URL Content Extraction

"What does this article say? https://example.com/blog/post" The chatbot visits the URL, extracts the article text, and provides a summary.

Screenshot Capture

"Take a screenshot of our landing page" The chatbot captures a screenshot, uploads it to S3, and displays it as an image in the chat.

Multi-Site Research

"Compare pricing between Intercom and Zendesk" The chatbot visits both sites, extracts pricing information, and presents a structured comparison.

Lessons Learned#

1. Eval beats full-page text extraction. The get text body command returns raw HTML noise. Using eval with targeted JavaScript (document.body.innerText.substring(0, 5000)) gives cleaner, smaller results that the LLM can work with more effectively.

2. Turn budget matters. Without a budget, the agent explores every link on a site. Setting a maximum turn count (we use 4 for typical queries, up to 30 for complex tasks) keeps execution fast and focused.

3. The prompt IS the product. The quality of the performance rules injected into the system prompt directly determines how well the browser agent performs. We iterated on these rules dozens of times. Each rule addresses a specific failure mode we observed in production.

4. Graceful degradation is essential. CAPTCHAs, timeouts, and blocked requests happen frequently with headless browsers. The skill instruction explicitly says "do NOT retry — switch strategy immediately" when CAPTCHAs appear.

5. Separate the primitive from the orchestration. agent-browser provides excellent browser primitives. Our value-add is the orchestration layer: turn-aware prompts, artifact uploads, search pre-fetching, and session management. Keeping these layers separate makes both easier to maintain and upgrade.

The browser skill demonstrates the power of the agent skills pattern: start with an open-source primitive like agent-browser, add production-grade orchestration, and you get a capability that handles real user queries every day.

Denser Chat is an AI chatbot platform that combines knowledge base retrieval with agentic skills like web browsing. Try it at denser.ai.

FAQ#

What is agent-browser?#

agent-browser is an open-source headless browser automation CLI built by Vercel Labs, designed specifically for AI agents. It uses snapshot-based element referencing (@e1, @e2) to let LLMs interact with web pages using minimal tokens. Install it with npx skills add vercel-labs/agent-browser or npm install -g agent-browser.

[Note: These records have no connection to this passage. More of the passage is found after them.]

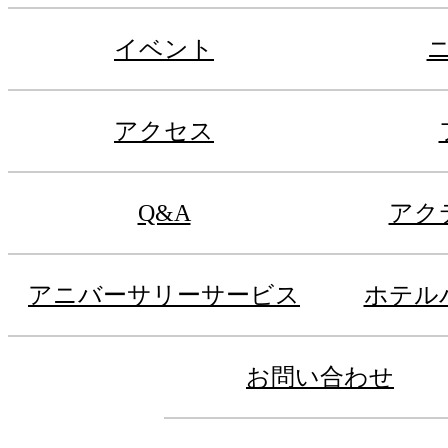
イベント
アクセス
Q&A
アク
アニバーサリーサービス
ホテル
お問い合わせ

How does the Denser Chat browser skill work?#

We wrap agent-browser in a multi-turn execution loop. When a user asks a question that requires web access, the LLM selects the browser tool, our SkillExecutor runs a session where the model generates agent-browser commands, and the results (text, screenshots, files) are uploaded to S3 and returned to the user.

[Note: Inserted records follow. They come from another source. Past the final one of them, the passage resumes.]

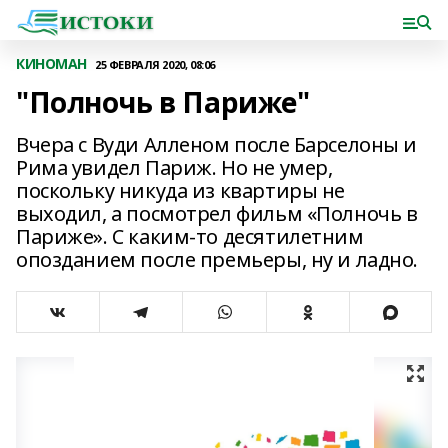
КИНОМАН
25 ФЕВРАЛЯ 2020, 08:06
"Полночь в Париже"
Вчера с Вуди Алленом после Барселоны и
Рима увидел Париж. Но не умер,
поскольку никуда из квартиры не
выходил, а посмотрел фильм «Полночь в
Париже». С каким-то десятилетним
опозданием после премьеры, ну и ладно.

What did you build on top of agent-browser?#

Five key additions: (1) turn-aware performance rules that cut execution from 10 turns to 4, (2) S3 artifact upload pipeline so users see screenshots and files in the chat, (3) Serper.dev search pre-fetching to avoid CAPTCHA blocks, (4) session isolation for concurrent users, and (5) a user-facing web search toggle.

Is the web browsing feature enabled by default?#

No. Web browsing is disabled by default. Users can enable it with a "Search" toggle in the chat input. When disabled, the chatbot only uses the knowledge base. When enabled, the LLM can choose to browse the web if the query requires it.

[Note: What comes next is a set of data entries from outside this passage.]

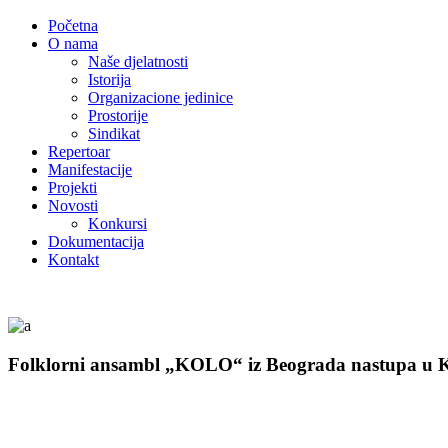
Početna
O nama
Naše djelatnosti
Istorija
Organizacione jedinice
Prostorije
Sindikat
Repertoar
Manifestacije
Projekti
Novosti
Konkursi
Dokumentacija
Kontakt
Folklorni ansambl „KOLO“ iz Beograda nastupa u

How fast is the browser skill?#

A typical web browsing query completes in about 80 seconds and 4 execution turns. Simple URL visits take 2-3 turns. Complex multi-page browsing tasks may take more turns but are capped at a maximum of 30 to prevent runaway execution.

What happens if a website blocks the headless browser?#

The skill is designed to degrade gracefully. If CAPTCHAs or blocks are detected, the agent switches strategy immediately rather than retrying. For search queries, we pre-fetch Google results via Serper.dev API to avoid search engine CAPTCHAs entirely.